When it comes to graphing inequalities on a number line, the main goal is to visually represent the solution set of the inequality. For an inequality like \(|x-1|>2\), we need to show where the inequality holds true. This involves identifying on the number line:

• The regions that satisfy the inequality.
• Whether certain points are included or excluded.

To graph \(|x-1|>2\), we've already determined the two separate inequalities: \(x < -1\) and \(x > 3\). On the number line, we:

• Shade all numbers less than -1.
• Leave -1 itself unshaded, indicating it's not part of the solution (open circle).
• Also shade numbers greater than 3.
• Leave 3 itself unshaded (open circle as well).

This shading visually represents all the \(x\) values that make \(|x-1|>2\) true, making it easier to understand the solution set.

Interval notation is a concise way to describe sets of numbers on a number line. It's especially handy for inequalities because it clearly shows which numbers are included or excluded from the solution set. For instance, let's take the solution to \(|x-1|>2\): \(x < -1\) or \(x > 3\).

• This translates to two separate intervals: \((-\infty, -1)\) and \((3, \infty)\).
• Parentheses \(()\) are used because -1 and 3 are not included in the solution, which matches the open circles on the graph.
• The union symbol \(\cup\) is used to combine the two intervals, indicating the complete solution set.

Presenting the solution set in this way not only highlights where the inequality holds but also visually matches the graph drawn.

A solution set is simply the collection of numbers that satisfy a given inequality. When dealing with inequalities involving absolute values, the solution set often comprises multiple intervals. For our example \(|x-1|>2\), the solution set includes:

• All \(x\) values less than -1.
• All \(x\) values greater than 3.

These intervals reflect the regions on the number line that make the inequality true. Each part of the absolute value inequality contributes a separate interval to the solution set. Together, they form the complete collection of \(x\) values that satisfy \(|x-1|>2\). Recognizing and combining these intervals into a solution set is crucial for understanding how the graph and interval notation connect.

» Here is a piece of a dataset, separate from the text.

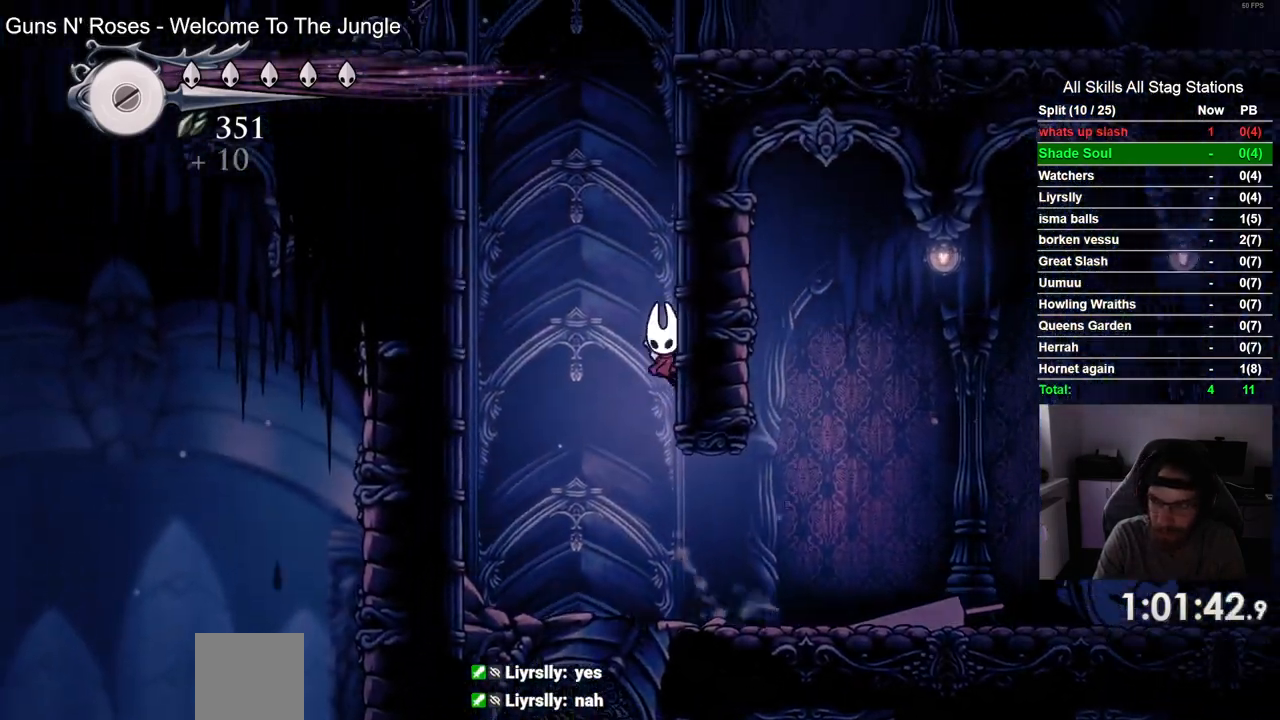
{"buttons": ["CROSS", "DPAD_LEFT"], "left_stick": "center", "right_stick": "center", "events": [[383, "DPAD_RIGHT", "up"], [433, "DPAD_LEFT", "down"]]}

Solving absolute value inequalities involves a structured approach to ensure all solutions are found. Here's how it's done:

• Step 1: Understand the Inequality: Absolute value inequalities like \(|x-1|>2\) measure distance from a point on a number line. We're looking for points more than 2 units away from 1.
• Step 2: Split the Inequality: The inequality is divided into two: \(x - 1 > 2\) and \(x - 1 < -2\). This comes from the nature of absolute values needing to consider both the positive and negative distances.
• Step 3: Solve Each Part Separately: Solve \(x - 1 > 2\) by adding 1 to find \(x > 3\). Solve \(x - 1 < -2\) similarly to find \(x < -1\).
• Step 4: Combine the Solutions: Merge the separate solutions using union, resulting in \(x < -1\) or \(x > 3\), and express in interval notation: \((-\infty, -1) \cup (3, \infty)\).

Each step builds on the last, maintaining clarity and thoroughness in finding all possible solutions to the inequality. This methodical breakdown ensures nothing is overlooked and each part of the solution is clearly identified.